The appellant was a businessman in Bloemfontein who had been involved in manufacturing trailers since approximately 1981, initially as a sole proprietor under the name SA Truck Bodies, and from 1 April 1995 through a company. The respondent was a partnership of chartered accountants that had served as the appellant's accountants since approximately 1982. In 1982, the appellant engaged Mr Daan Havenga, a partner in the respondent firm, to provide financial and management advice for his struggling business. During initial negotiations, Havenga mentioned he was a specialist in Decentralisation Board benefits (DSR-voordele) and that the appellant's business might qualify. The appellant instructed Havenga to investigate, and a successful application was made. Another successful application was made in January 1988 regarding an expansion. However, no applications were made for expansions between March 1989 and February 1995. In 1993, Havenga left the respondent and was replaced by Mr DA Forster, who had no knowledge of DSR-benefits.

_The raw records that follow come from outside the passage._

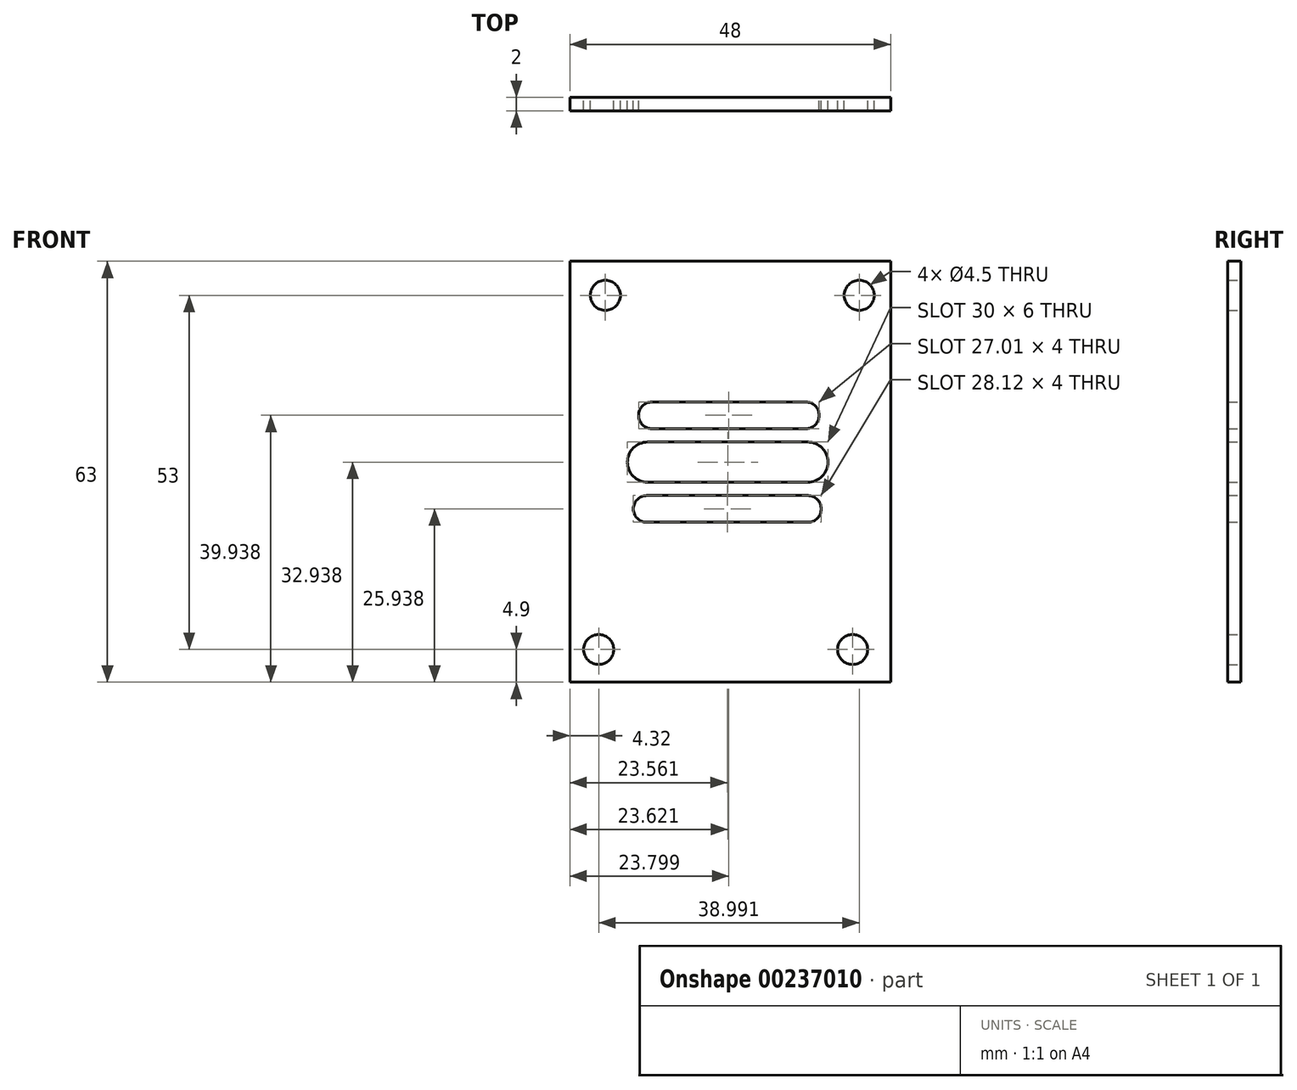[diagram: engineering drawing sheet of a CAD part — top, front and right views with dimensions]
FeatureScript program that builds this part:
annotation { "Feature Type Name" : "Feature", "Feature Type Description" : "" }
export const myFeature = defineFeature(function(context is Context, id is Id, definition is map)
    precondition{}
    {
        {
            var Q0;
            Q0=qCreatedBy(makeId("Front.planeOp"),FACE);
            var sketch = newSketch(context, id + "F0", { "sketchPlane" : qUnion([Q0])});
            skLineSegment(sketch, "E0", {"start": v(0, 0) * mm, "end": v(0, 63) * mm});
            skLineSegment(sketch, "E1", {"start": v(0, 63) * mm, "end": v(48, 63) * mm});
            skLineSegment(sketch, "E2", {"start": v(48, 63) * mm, "end": v(48, 0) * mm});
            skLineSegment(sketch, "E3", {"start": v(48, 0) * mm, "end": v(0, 0) * mm});
            skCircle(sketch, "E4", {"center": v(5.31, 57.9) * mm, "radius": 2.25 * mm});
            skCircle(sketch, "E5", {"center": v(43.31, 57.9) * mm, "radius": 2.25 * mm});
            skCircle(sketch, "E6", {"center": v(4.32, 4.9) * mm, "radius": 2.25 * mm});
            skCircle(sketch, "E7", {"center": v(42.32, 4.9) * mm, "radius": 2.25 * mm});
            skLineSegment(sketch, "E8.bottom", {"start": v(11.62, 35.94) * mm, "end": v(35.62, 35.94) * mm});
            skLineSegment(sketch, "E8.top", {"start": v(11.62, 29.94) * mm, "end": v(35.62, 29.94) * mm});
            skArc(sketch, "E9", {"start": v(11.62, 35.94) * mm, "mid": v(8.62, 32.94) * mm, "end": v(11.62, 29.94) * mm});
            skArc(sketch, "E10", {"start": v(35.62, 29.94) * mm, "mid": v(38.62, 32.94) * mm, "end": v(35.62, 35.94) * mm});
            skLineSegment(sketch, "E11", {"start": v(11.62, 32.94) * mm, "end": v(35.62, 32.94) * mm, "construction": true});
            skLineSegment(sketch, "E12.bottom", {"start": v(12.3, 41.94) * mm, "end": v(35.3, 41.94) * mm});
            skLineSegment(sketch, "E12.top", {"start": v(12.3, 37.94) * mm, "end": v(35.3, 37.94) * mm});
            skLineSegment(sketch, "E13", {"start": v(12.3, 39.94) * mm, "end": v(35.3, 39.94) * mm, "construction": true});
            skArc(sketch, "E14", {"start": v(12.3, 41.94) * mm, "mid": v(10.3, 39.94) * mm, "end": v(12.3, 37.94) * mm});
            skArc(sketch, "E15", {"start": v(35.3, 37.94) * mm, "mid": v(37.3, 39.94) * mm, "end": v(35.3, 41.94) * mm});
            skLineSegment(sketch, "E16.bottom", {"start": v(11.5, 27.94) * mm, "end": v(35.62, 27.94) * mm});
            skLineSegment(sketch, "E16.top", {"start": v(11.5, 23.94) * mm, "end": v(35.62, 23.94) * mm});
            skArc(sketch, "E17", {"start": v(11.5, 27.94) * mm, "mid": v(9.5, 25.94) * mm, "end": v(11.5, 23.94) * mm});
            skArc(sketch, "E18", {"start": v(35.62, 23.94) * mm, "mid": v(37.62, 25.94) * mm, "end": v(35.62, 27.94) * mm});
            skLineSegment(sketch, "E19", {"start": v(11.5, 25.94) * mm, "end": v(35.62, 25.94) * mm, "construction": true});
            skSolve(sketch);
        }
        {
            var Q0;
            Q0=makeQuery(id+"F0.imprint","IMPRINT",FACE,{"disambiguationData":[TD([[makeQuery(id+"F0.imprint","IMPRINT",EDGE,{"derivedFrom":sQuery(id+"F0.wireOp",EDGE,"E0")}),-1.0]])]});
            extrude(context, id + "F1", {"entities" : qUnion([Q0]), "depth" : 2 * mm});
        }
    });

In 1995, when a consultant (Bronkhorst) was engaged to prepare a DSR application, he discovered that expansions during 1989-1995 had qualified for DSR-benefits but no applications had been made. The appellant sued the respondent for approximately R3.6 million, alleging breach of contract for failing to advise him continuously about DSR-benefits opportunities.
The appeal was dismissed with costs.
A tacit (stilswyende) term will only be implied into a contract where the court is satisfied that there was indeed an intention that the term be incorporated and that all parties to the contract had such intention. The 'officious bystander test' requires that if an outsider had asked the parties at the time of contract formation what would happen in a particular situation, both would reply promptly and unanimously that a particular consequence would follow. For a tacit term to be implied: (1) it must be capable of clear formulation; (2) both parties must, without hesitation, have agreed to it if asked; (3) if one party would need to consider the matter or seek clarification, the term fails the test. The appointment of a professional (such as an accountant) does not carry predefined obligations - the functions and duties depend on what is specifically instructed. Even where a professional has specialized knowledge in a particular area, this does not create an automatic ongoing duty to provide advice in that area unless specifically agreed. The conduct of parties after contract formation may be examined to determine whether it is consistent with the alleged implied term.

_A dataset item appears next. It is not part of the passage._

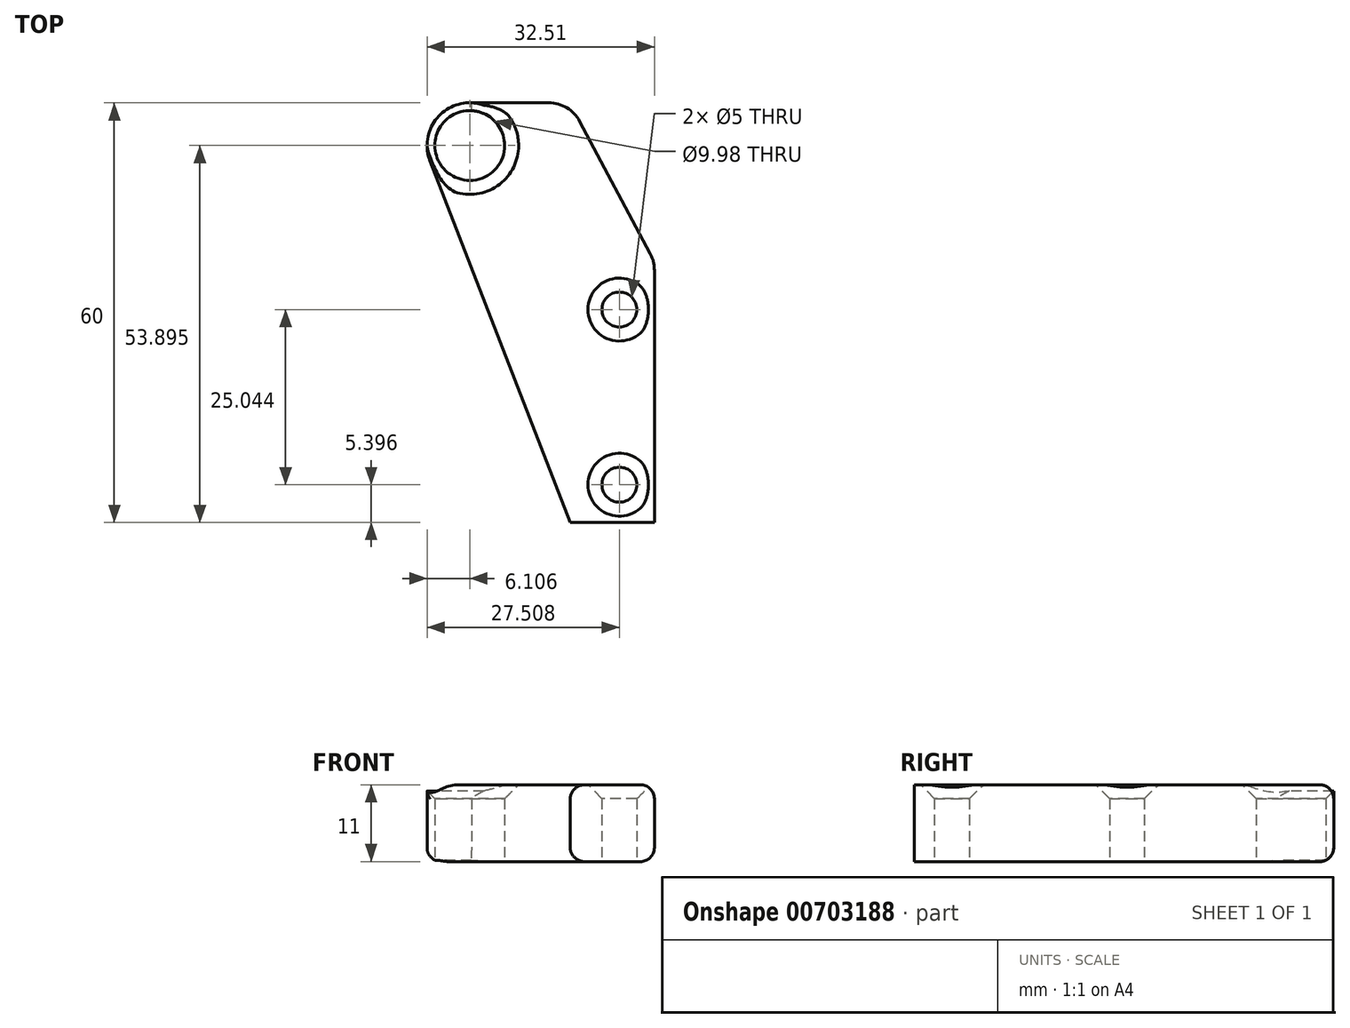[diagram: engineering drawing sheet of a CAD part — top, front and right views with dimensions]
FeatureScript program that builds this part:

The court noted that DSR-benefits schemes (Schemes 3 and 4) operated from April 1982 to June 1990 and May 1991 to September 1996 respectively, providing incentives for industrial development in decentralized areas. Knowledge of DSR-benefits requirements did not form part of chartered accountants' training, though some individual accountants acquired expertise through seminars. The court observed that the Decentralisation Board had wide discretion in determining eligibility, and some rules were only known through continuous contact with the Board, requiring considerable expertise. The court commented that it would be unreasonable to conclude that Havenga would undertake a vague obligation to advise continuously without any reservation or inquiry, particularly given expert evidence that DSR-specialists would insist on contractual terms requiring clients to inform them early of planned expansions. The court noted that in 1982, when the contract was formed, the appellant's business was in financial difficulty, making it unlikely he would agree to an arrangement creating indefinite future financial obligations.
This case is significant for South African contract law and professional negligence law as it clarifies the strict requirements for establishing implied terms in contracts, particularly in professional service relationships. It emphasizes that professional appointments (such as accountants) do not carry predefined obligations beyond what is specifically instructed or clearly implied. The judgment reinforces the application of the 'officious bystander test' for tacit terms and confirms that such terms will only be recognized where there is a high degree of certainty that both parties intended the term to form part of their agreement. It is particularly relevant for professional liability cases involving accountants and other professionals, establishing that general retainer relationships do not automatically include obligations to provide proactive advice on specialized matters unless specifically agreed.